▶ Document:
******
The Italian Cultural Institute is presenting an exhibition by Patrizia Mussa, Théâtralités, later in March Galerie XII Paris will present another, Architecture de l’imaginaire. Gabriel Bauret sends us this text.
The Floating Eye
The feeling we experience when we enter a theater or opera hall guides the work that Patrizia Mussa has been carrying out for several years now on the interiors of Italian buildings, from Turin to Venice, and from north to south, to Naples and Palermo. It is perhaps even one of the first motives of her quest: relive and restore a personal experience through artistic gesture. The visual appeal is present in the many details that make up the rooms she chose to photograph. Entering each of the images is in fact discovering the diversity of forms of the so-called “Italian” theater: the paintings which decorate the ceilings, the statues installed on the sides of the stage, the chandeliers and other lighting, the patterns and color of the curtains which echo the seats of the spectators, as well as the variety of materials used in the composition of the buildings… Decorative elements quote or symbolize theater and opera, literature and librettos, their stories, their authors, figures linked to the heritage of antiquity, the mythology so often present as filigrees in Italian monuments.
******
▶ Instruction 1: Repeat the exhibition text word for word, beginning at the words "The Italian Cultural" and stopping after "us this text.".

[Extracted data entries]
******
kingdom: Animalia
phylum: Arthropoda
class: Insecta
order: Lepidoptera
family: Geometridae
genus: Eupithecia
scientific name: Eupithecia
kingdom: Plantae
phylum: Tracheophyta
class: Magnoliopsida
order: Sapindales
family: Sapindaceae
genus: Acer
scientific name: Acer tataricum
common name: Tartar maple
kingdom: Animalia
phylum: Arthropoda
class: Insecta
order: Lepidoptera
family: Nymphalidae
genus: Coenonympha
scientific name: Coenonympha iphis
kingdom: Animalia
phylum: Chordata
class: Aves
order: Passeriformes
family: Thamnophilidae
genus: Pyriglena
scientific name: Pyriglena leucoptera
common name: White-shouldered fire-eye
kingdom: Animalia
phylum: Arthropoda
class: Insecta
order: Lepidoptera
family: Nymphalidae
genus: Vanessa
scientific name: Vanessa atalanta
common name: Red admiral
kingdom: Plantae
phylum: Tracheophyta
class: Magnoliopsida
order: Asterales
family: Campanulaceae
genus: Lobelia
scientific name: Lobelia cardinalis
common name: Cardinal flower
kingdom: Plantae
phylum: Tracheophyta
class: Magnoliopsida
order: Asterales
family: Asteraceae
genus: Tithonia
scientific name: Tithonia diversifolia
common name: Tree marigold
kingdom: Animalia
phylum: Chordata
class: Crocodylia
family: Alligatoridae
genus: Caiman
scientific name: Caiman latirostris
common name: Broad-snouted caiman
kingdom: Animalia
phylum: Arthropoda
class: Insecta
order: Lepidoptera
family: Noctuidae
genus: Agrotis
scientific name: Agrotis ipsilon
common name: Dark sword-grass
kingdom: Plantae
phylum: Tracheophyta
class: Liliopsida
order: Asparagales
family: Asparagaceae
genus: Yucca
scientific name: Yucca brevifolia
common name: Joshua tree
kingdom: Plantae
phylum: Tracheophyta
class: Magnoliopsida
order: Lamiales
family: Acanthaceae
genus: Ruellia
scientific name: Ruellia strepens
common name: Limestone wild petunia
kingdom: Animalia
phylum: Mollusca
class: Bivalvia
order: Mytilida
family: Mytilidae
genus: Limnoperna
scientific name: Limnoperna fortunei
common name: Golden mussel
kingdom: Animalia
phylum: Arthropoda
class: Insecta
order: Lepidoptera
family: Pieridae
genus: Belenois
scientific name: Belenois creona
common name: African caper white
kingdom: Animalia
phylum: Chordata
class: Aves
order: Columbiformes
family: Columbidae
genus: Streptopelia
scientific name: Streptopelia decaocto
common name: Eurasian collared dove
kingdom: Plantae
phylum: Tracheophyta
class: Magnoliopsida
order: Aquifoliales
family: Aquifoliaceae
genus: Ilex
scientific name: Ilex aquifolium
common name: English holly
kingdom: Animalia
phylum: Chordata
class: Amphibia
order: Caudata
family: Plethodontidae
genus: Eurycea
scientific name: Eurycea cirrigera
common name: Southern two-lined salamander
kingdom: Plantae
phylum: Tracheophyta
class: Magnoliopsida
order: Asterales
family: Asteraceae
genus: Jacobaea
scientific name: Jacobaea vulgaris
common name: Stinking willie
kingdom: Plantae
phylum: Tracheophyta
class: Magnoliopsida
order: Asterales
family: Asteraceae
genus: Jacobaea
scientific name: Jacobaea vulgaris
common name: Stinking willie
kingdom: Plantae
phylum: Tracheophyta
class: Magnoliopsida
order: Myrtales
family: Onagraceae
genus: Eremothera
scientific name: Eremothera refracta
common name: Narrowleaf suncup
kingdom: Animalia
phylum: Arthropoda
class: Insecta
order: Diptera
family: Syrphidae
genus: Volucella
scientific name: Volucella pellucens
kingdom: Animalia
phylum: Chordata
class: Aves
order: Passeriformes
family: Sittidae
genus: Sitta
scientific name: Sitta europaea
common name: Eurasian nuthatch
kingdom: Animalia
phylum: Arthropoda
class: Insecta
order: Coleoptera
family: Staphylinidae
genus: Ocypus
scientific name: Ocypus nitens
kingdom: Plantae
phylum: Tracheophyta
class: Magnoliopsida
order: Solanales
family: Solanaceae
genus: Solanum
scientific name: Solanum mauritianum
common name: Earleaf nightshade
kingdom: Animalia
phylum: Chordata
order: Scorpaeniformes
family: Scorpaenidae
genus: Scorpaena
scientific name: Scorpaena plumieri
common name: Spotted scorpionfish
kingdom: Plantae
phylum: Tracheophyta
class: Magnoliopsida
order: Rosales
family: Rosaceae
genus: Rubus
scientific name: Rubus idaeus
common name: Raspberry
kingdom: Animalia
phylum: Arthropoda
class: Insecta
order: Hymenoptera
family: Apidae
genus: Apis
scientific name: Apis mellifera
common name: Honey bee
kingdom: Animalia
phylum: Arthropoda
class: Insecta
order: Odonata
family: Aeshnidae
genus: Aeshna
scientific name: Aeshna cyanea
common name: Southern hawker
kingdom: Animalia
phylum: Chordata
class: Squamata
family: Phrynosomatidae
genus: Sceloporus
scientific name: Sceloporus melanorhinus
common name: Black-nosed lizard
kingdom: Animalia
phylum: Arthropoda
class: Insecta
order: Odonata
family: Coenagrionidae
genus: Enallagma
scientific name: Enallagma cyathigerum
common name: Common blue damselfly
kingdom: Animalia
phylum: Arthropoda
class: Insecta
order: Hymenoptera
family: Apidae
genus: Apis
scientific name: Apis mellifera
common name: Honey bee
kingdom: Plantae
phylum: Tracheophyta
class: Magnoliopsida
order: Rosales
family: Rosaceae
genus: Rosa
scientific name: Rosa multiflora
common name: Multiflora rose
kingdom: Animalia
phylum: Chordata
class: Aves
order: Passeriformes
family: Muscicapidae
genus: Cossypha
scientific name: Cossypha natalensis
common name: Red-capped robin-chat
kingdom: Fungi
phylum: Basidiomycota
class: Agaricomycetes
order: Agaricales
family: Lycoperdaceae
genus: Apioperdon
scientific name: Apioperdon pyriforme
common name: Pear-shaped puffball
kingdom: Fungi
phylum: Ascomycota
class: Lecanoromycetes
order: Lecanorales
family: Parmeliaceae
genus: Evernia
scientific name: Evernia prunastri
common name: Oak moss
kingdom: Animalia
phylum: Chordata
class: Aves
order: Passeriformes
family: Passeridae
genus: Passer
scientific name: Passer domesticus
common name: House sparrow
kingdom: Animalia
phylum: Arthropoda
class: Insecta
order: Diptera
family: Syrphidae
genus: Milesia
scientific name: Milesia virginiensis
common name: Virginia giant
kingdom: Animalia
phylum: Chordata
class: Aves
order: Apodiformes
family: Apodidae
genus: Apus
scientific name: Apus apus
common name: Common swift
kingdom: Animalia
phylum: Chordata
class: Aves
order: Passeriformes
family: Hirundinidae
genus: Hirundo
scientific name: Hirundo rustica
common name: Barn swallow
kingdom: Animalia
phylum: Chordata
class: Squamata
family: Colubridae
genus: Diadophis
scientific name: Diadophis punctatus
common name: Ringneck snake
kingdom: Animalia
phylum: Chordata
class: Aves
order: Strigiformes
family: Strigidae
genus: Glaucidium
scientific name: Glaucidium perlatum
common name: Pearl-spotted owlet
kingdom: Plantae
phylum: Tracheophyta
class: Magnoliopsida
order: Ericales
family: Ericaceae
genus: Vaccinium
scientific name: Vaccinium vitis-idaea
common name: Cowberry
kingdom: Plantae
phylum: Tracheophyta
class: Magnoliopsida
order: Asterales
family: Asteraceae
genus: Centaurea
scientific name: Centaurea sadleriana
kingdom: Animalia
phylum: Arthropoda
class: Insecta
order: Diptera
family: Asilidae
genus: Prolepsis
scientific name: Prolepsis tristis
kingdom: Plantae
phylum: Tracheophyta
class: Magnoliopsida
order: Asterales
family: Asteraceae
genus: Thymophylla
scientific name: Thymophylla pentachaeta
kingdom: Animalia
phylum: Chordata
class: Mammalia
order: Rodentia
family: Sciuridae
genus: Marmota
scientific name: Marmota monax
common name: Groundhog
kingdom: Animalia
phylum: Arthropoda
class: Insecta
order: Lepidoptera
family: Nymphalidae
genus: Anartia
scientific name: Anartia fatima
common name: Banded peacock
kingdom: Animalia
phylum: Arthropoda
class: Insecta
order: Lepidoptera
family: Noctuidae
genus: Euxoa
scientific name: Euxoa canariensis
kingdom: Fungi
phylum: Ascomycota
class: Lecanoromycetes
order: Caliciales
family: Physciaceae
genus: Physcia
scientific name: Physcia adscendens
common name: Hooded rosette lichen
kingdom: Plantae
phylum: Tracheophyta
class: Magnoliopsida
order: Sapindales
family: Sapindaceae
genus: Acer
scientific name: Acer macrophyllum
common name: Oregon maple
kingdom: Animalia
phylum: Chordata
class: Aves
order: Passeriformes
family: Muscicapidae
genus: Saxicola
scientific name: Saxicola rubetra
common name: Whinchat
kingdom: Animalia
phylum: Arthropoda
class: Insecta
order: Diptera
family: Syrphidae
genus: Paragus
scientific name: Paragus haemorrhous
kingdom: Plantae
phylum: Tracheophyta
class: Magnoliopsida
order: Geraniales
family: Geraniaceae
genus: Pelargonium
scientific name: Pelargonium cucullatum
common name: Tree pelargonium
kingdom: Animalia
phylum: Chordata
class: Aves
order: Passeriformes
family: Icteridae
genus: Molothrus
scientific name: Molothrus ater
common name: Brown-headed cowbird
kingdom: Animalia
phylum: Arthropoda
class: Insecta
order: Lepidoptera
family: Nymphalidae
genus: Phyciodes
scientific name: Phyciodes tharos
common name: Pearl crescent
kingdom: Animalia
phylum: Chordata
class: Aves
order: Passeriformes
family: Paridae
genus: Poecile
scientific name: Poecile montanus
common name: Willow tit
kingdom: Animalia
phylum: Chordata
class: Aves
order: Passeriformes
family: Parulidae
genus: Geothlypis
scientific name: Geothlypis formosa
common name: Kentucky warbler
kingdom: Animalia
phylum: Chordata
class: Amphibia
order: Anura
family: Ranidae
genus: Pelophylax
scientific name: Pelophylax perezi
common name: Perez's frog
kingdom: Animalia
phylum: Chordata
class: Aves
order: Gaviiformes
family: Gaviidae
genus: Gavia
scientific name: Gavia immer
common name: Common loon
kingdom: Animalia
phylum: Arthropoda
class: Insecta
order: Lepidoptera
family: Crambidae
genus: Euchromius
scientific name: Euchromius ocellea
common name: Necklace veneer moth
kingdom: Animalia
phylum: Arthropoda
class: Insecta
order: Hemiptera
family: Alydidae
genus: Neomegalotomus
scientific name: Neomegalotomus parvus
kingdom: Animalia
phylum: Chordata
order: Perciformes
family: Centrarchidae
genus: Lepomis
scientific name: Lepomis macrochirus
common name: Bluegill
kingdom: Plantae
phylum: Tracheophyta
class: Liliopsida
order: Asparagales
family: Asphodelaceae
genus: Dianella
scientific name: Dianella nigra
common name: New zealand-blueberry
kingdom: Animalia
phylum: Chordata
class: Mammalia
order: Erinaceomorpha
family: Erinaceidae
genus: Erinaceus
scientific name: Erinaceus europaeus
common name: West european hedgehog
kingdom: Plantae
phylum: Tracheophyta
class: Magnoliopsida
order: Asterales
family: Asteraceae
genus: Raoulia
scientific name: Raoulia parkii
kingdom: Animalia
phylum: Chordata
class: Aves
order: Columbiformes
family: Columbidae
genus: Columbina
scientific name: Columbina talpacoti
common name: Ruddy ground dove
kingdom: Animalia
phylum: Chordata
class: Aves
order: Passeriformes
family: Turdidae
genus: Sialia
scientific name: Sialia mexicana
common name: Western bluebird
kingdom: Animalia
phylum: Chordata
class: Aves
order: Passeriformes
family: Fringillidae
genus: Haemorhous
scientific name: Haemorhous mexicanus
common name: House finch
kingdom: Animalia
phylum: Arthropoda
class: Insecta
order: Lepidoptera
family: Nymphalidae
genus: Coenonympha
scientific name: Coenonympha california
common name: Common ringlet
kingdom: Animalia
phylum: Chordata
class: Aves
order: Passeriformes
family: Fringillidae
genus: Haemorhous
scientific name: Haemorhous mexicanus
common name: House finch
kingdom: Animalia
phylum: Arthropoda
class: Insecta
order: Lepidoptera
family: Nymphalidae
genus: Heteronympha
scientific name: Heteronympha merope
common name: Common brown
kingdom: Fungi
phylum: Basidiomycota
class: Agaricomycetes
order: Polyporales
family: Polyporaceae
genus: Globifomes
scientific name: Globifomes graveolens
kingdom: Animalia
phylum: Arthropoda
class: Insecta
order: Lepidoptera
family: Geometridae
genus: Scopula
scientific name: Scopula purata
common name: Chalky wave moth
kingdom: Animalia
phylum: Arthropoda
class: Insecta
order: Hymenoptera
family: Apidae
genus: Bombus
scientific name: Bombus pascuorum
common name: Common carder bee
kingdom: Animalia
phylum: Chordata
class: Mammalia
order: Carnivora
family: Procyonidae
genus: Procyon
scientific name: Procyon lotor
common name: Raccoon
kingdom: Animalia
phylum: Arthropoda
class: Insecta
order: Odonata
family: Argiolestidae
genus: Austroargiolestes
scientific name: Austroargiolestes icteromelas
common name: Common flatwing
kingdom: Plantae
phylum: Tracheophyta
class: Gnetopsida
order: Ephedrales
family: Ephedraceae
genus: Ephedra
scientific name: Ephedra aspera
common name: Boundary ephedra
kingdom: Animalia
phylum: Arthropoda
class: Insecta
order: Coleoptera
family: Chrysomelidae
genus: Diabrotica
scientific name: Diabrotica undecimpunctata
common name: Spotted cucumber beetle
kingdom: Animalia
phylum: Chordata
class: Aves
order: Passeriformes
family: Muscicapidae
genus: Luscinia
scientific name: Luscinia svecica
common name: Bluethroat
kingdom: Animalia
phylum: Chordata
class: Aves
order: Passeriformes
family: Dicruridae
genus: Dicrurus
******
▶ Instruction 2: Please reproduce lines from the listing exactly, starting with the line that has "common name: Bluegill" and ending after the line that has "genus: Austroargiolestes", with both of those lines included.

▶ Complete answer 1:
The Italian Cultural Institute is presenting an exhibition by Patrizia Mussa, Théâtralités, later in March Galerie XII Paris will present another, Architecture de l’imaginaire. Gabriel Bauret sends us this text.

▶ Complete answer 2:
common name: Bluegill
kingdom: Plantae
phylum: Tracheophyta
class: Liliopsida
order: Asparagales
family: Asphodelaceae
genus: Dianella
scientific name: Dianella nigra
common name: New zealand-blueberry
kingdom: Animalia
phylum: Chordata
class: Mammalia
order: Erinaceomorpha
family: Erinaceidae
genus: Erinaceus
scientific name: Erinaceus europaeus
common name: West european hedgehog
kingdom: Plantae
phylum: Tracheophyta
class: Magnoliopsida
order: Asterales
family: Asteraceae
genus: Raoulia
scientific name: Raoulia parkii
kingdom: Animalia
phylum: Chordata
class: Aves
order: Columbiformes
family: Columbidae
genus: Columbina
scientific name: Columbina talpacoti
common name: Ruddy ground dove
kingdom: Animalia
phylum: Chordata
class: Aves
order: Passeriformes
family: Turdidae
genus: Sialia
scientific name: Sialia mexicana
common name: Western bluebird
kingdom: Animalia
phylum: Chordata
class: Aves
order: Passeriformes
family: Fringillidae
genus: Haemorhous
scientific name: Haemorhous mexicanus
common name: House finch
kingdom: Animalia
phylum: Arthropoda
class: Insecta
order: Lepidoptera
family: Nymphalidae
genus: Coenonympha
scientific name: Coenonympha california
common name: Common ringlet
kingdom: Animalia
phylum: Chordata
class: Aves
order: Passeriformes
family: Fringillidae
genus: Haemorhous
scientific name: Haemorhous mexicanus
common name: House finch
kingdom: Animalia
phylum: Arthropoda
class: Insecta
order: Lepidoptera
family: Nymphalidae
genus: Heteronympha
scientific name: Heteronympha merope
common name: Common brown
kingdom: Fungi
phylum: Basidiomycota
class: Agaricomycetes
order: Polyporales
family: Polyporaceae
genus: Globifomes
scientific name: Globifomes graveolens
kingdom: Animalia
phylum: Arthropoda
class: Insecta
order: Lepidoptera
family: Geometridae
genus: Scopula
scientific name: Scopula purata
common name: Chalky wave moth
kingdom: Animalia
phylum: Arthropoda
class: Insecta
order: Hymenoptera
family: Apidae
genus: Bombus
scientific name: Bombus pascuorum
common name: Common carder bee
kingdom: Animalia
phylum: Chordata
class: Mammalia
order: Carnivora
family: Procyonidae
genus: Procyon
scientific name: Procyon lotor
common name: Raccoon
kingdom: Animalia
phylum: Arthropoda
class: Insecta
order: Odonata
family: Argiolestidae
genus: Austroargiolestes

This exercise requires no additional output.